The government has admitted that it is using both the Australian Federal Police and a private intelligence consultancy to monitor coal seam gas (CSG) protesters, say the Greens.

Speaking in federal parliament on Tuesday 7 February ALP Senator Joe Ludwig, representing the Attorney-General, “made it clear that the federal police were undertaking surveillance of coal seam gas protesters,” said Queensland Greens state spokesperson Libby Connors.

“So law abiding citizens from farmers and frustrated landholders to mothers living on the Tara estate who have participated in legitimate protest may now have a federal police file.”

Greens Senator Christine Milne explained in a statement: "Minister Ludwig confirmed … in response to my question, that some surveillance of protesters is being outsourced to a private agency — the National Open Source Intelligence Centre (NOSIC).”

Established in 2001, NOSIC is a private company that provides state and federal agencies with services including monitoring of “current and emerging issues relating to global activism and related crime,” according to the company website.

An investigation published last month by Philip Dorling for The Age looking at ongoing (and increasing) government sanctioned surveillance of environmental activists revealed NOSIC has been “engaged on contract by the AFP and the Attorney-General’s Department since at least 2003.”

The NOSIC website says it provides intelligence on “the identity, capability and intentions of organisations or individuals that engage in radical activism…” as well as criminal or unlawful behaviour, and the potential “impact on public order, business continuity or community values”. The organisation says “no information is collected unlawfully or obtained at its source by clandestine or covert means”.

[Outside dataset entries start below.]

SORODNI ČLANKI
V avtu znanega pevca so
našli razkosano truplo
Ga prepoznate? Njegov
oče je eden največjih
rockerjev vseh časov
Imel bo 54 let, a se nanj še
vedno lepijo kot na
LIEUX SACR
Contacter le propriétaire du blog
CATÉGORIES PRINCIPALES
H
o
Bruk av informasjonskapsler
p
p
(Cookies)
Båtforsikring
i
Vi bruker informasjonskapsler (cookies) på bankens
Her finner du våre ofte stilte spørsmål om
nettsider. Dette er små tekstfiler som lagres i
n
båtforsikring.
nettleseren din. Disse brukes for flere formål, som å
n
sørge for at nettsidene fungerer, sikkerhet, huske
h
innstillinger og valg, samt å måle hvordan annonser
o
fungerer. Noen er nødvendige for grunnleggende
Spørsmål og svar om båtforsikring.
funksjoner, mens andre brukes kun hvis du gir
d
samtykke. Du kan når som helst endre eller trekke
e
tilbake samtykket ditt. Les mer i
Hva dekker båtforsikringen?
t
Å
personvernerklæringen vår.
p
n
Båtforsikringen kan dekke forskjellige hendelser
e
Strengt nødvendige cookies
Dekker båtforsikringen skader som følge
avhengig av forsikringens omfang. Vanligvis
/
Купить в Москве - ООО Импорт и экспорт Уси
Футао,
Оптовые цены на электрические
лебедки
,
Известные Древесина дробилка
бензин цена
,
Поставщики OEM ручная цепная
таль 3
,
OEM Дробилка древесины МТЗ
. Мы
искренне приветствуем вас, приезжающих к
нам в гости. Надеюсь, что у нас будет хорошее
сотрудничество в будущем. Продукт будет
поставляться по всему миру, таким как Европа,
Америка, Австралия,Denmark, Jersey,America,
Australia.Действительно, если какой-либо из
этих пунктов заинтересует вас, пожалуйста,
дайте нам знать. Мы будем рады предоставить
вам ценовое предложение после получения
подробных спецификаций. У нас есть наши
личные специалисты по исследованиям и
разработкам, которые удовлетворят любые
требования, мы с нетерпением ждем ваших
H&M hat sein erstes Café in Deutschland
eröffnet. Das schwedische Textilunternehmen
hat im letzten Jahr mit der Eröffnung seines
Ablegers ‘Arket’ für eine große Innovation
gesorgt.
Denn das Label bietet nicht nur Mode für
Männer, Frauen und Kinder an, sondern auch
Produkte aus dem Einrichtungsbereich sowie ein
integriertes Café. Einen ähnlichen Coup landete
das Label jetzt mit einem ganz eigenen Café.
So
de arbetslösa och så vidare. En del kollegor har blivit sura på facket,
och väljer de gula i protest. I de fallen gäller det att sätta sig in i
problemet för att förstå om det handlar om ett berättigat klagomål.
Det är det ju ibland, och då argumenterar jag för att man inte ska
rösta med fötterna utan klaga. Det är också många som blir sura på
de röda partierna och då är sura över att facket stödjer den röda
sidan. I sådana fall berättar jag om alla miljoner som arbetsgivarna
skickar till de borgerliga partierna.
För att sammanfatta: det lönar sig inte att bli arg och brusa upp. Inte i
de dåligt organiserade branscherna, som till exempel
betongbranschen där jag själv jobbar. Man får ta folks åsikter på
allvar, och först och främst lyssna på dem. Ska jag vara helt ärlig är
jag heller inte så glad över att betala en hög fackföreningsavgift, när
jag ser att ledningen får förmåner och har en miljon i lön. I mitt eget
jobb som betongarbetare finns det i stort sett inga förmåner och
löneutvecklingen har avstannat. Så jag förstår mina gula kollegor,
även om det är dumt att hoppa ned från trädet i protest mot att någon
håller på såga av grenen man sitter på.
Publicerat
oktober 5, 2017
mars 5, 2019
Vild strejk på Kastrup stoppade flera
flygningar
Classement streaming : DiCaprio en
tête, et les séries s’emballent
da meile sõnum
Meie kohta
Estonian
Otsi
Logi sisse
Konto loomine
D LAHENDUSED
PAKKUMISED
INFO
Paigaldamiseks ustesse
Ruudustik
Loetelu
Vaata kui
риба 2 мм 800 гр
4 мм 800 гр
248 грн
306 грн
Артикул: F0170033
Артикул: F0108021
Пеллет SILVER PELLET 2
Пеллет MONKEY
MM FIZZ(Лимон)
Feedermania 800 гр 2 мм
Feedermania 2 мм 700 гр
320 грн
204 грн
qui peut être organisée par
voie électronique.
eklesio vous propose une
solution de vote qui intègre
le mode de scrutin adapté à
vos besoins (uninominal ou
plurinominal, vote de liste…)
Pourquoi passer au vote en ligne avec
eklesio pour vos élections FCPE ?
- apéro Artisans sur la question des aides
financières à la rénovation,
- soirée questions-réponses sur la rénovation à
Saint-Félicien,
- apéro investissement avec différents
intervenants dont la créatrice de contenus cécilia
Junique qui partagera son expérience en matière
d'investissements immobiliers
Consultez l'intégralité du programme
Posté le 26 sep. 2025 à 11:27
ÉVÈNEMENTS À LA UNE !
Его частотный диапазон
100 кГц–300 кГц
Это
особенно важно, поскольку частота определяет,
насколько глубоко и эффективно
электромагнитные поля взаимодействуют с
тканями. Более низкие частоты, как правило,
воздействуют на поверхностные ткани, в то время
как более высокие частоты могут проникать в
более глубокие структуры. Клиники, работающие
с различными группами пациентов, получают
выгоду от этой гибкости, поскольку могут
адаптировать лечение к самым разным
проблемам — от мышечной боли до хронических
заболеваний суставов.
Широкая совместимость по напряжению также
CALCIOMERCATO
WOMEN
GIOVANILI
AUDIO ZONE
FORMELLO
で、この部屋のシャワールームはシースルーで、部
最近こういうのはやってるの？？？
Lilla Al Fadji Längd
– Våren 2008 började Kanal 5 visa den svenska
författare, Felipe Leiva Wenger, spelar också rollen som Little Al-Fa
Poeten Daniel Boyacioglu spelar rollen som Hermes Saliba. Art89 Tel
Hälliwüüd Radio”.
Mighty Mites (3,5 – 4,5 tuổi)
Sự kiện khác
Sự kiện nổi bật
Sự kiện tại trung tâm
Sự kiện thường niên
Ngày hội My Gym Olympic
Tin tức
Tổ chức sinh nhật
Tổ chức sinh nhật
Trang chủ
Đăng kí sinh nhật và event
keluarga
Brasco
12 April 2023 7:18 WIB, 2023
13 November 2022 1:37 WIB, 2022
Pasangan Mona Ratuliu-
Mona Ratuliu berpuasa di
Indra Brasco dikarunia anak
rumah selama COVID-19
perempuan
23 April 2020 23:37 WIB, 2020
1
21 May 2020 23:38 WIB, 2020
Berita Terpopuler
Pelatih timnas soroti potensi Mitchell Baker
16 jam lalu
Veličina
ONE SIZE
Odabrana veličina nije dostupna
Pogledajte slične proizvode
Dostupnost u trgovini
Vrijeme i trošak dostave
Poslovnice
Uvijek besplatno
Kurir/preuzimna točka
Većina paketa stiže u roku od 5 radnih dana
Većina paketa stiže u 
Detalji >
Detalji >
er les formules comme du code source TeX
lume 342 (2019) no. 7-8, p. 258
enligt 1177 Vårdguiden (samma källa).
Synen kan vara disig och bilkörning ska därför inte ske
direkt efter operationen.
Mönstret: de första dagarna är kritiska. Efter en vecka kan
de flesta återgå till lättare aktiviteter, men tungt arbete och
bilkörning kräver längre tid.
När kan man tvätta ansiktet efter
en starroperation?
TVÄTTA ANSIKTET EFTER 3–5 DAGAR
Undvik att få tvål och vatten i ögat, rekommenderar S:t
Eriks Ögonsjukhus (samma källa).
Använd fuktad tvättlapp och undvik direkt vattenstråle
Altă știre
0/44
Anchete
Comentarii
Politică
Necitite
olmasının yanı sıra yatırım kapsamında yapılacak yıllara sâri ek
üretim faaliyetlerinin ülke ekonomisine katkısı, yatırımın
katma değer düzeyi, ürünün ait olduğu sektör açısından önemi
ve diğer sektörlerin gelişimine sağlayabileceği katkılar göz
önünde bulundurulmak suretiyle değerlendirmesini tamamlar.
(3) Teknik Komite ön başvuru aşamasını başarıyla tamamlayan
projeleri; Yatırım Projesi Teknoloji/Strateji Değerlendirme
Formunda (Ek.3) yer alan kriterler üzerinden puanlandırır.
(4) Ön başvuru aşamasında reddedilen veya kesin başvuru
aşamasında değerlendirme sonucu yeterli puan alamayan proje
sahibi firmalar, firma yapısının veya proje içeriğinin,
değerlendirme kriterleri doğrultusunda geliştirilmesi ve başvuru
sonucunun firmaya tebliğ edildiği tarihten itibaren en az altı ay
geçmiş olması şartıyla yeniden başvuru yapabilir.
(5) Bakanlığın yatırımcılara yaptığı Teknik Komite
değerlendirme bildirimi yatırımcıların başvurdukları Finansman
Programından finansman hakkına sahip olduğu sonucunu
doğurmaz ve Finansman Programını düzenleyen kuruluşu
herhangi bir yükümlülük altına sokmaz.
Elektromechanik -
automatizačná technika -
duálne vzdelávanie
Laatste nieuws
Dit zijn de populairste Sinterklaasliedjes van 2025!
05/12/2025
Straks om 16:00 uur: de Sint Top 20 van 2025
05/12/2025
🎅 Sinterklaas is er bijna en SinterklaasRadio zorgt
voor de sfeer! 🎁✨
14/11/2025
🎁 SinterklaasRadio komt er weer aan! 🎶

Milne raised concerns about the costs involved in ongoing surveillance of people engaged in protest against the mining industry. “What an extraordinary use of taxpayers’ money to spy on legitimate protesters in order to protect the commercial interests of polluting companies,” she said.

“Farmers in Queensland trying to protect their land from coal seam gas mining, and parents concerned about their children’s health, will be understandably outraged that they may be under surveillance by the Australian Federal Police.”

Drew Hutton, President of Lock the Gate Alliance, which represents more than 100 community groups concerned about the CSG industry, said that surveillance was a method of “intimidation” used against protesters by the government.

Hutton condemned the government for “…spying on ordinary farmers and rural Australians pursuing legitimate, non-violent protest.”

Given the sight of police officers with their video cameras trained on activists at almost every recent protest (and the rising improper conflation of environmental civil disobedience and terrorism) the news of government monitoring, while concerning, will come as no surprise to many activists and their allies.